### [What to produce]
Please lay out the entries, from the first line through the line containing "family: Scatopsidae", inclusive, as a JSON list of strings with one string per line and blank lines left out.

## begin Dataset records

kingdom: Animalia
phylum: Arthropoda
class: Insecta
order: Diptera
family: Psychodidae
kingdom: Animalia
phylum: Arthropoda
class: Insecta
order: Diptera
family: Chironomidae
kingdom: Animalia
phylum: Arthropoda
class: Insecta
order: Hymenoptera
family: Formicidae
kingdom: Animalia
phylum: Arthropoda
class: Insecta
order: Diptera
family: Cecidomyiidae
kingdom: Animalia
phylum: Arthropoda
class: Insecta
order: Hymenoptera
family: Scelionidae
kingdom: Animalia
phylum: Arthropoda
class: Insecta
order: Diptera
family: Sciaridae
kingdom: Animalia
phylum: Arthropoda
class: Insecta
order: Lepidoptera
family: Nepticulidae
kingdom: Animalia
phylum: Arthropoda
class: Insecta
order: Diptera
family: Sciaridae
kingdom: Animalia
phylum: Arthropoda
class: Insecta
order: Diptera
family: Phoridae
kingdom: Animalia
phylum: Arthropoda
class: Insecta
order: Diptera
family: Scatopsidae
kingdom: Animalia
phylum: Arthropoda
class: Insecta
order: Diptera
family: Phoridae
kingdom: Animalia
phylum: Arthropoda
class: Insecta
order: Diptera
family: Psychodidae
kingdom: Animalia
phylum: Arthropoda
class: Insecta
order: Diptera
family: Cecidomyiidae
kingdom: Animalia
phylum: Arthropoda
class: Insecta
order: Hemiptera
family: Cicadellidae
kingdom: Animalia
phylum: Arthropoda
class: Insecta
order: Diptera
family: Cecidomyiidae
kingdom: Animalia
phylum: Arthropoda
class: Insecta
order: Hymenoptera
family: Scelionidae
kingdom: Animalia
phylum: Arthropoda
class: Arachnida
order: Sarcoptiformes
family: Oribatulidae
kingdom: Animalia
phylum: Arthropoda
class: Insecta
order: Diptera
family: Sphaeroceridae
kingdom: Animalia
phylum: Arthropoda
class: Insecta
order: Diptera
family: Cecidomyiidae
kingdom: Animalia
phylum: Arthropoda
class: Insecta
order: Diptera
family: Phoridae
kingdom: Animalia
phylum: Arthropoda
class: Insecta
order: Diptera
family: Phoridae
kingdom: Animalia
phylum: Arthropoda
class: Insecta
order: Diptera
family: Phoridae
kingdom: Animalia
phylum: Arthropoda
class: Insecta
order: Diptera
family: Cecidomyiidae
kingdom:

## end Dataset records

### [Exercise solution]
[
  "kingdom: Animalia",
  "phylum: Arthropoda",
  "class: Insecta",
  "order: Diptera",
  "family: Psychodidae",
  "kingdom: Animalia",
  "phylum: Arthropoda",
  "class: Insecta",
  "order: Diptera",
  "family: Chironomidae",
  "kingdom: Animalia",
  "phylum: Arthropoda",
  "class: Insecta",
  "order: Hymenoptera",
  "family: Formicidae",
  "kingdom: Animalia",
  "phylum: Arthropoda",
  "class: Insecta",
  "order: Diptera",
  "family: Cecidomyiidae",
  "kingdom: Animalia",
  "phylum: Arthropoda",
  "class: Insecta",
  "order: Hymenoptera",
  "family: Scelionidae",
  "kingdom: Animalia",
  "phylum: Arthropoda",
  "class: Insecta",
  "order: Diptera",
  "family: Sciaridae",
  "kingdom: Animalia",
  "phylum: Arthropoda",
  "class: Insecta",
  "order: Lepidoptera",
  "family: Nepticulidae",
  "kingdom: Animalia",
  "phylum: Arthropoda",
  "class: Insecta",
  "order: Diptera",
  "family: Sciaridae",
  "kingdom: Animalia",
  "phylum: Arthropoda",
  "class: Insecta",
  "order: Diptera",
  "family: Phoridae",
  "kingdom: Animalia",
  "phylum: Arthropoda",
  "class: Insecta",
  "order: Diptera",
  "family: Scatopsidae"
]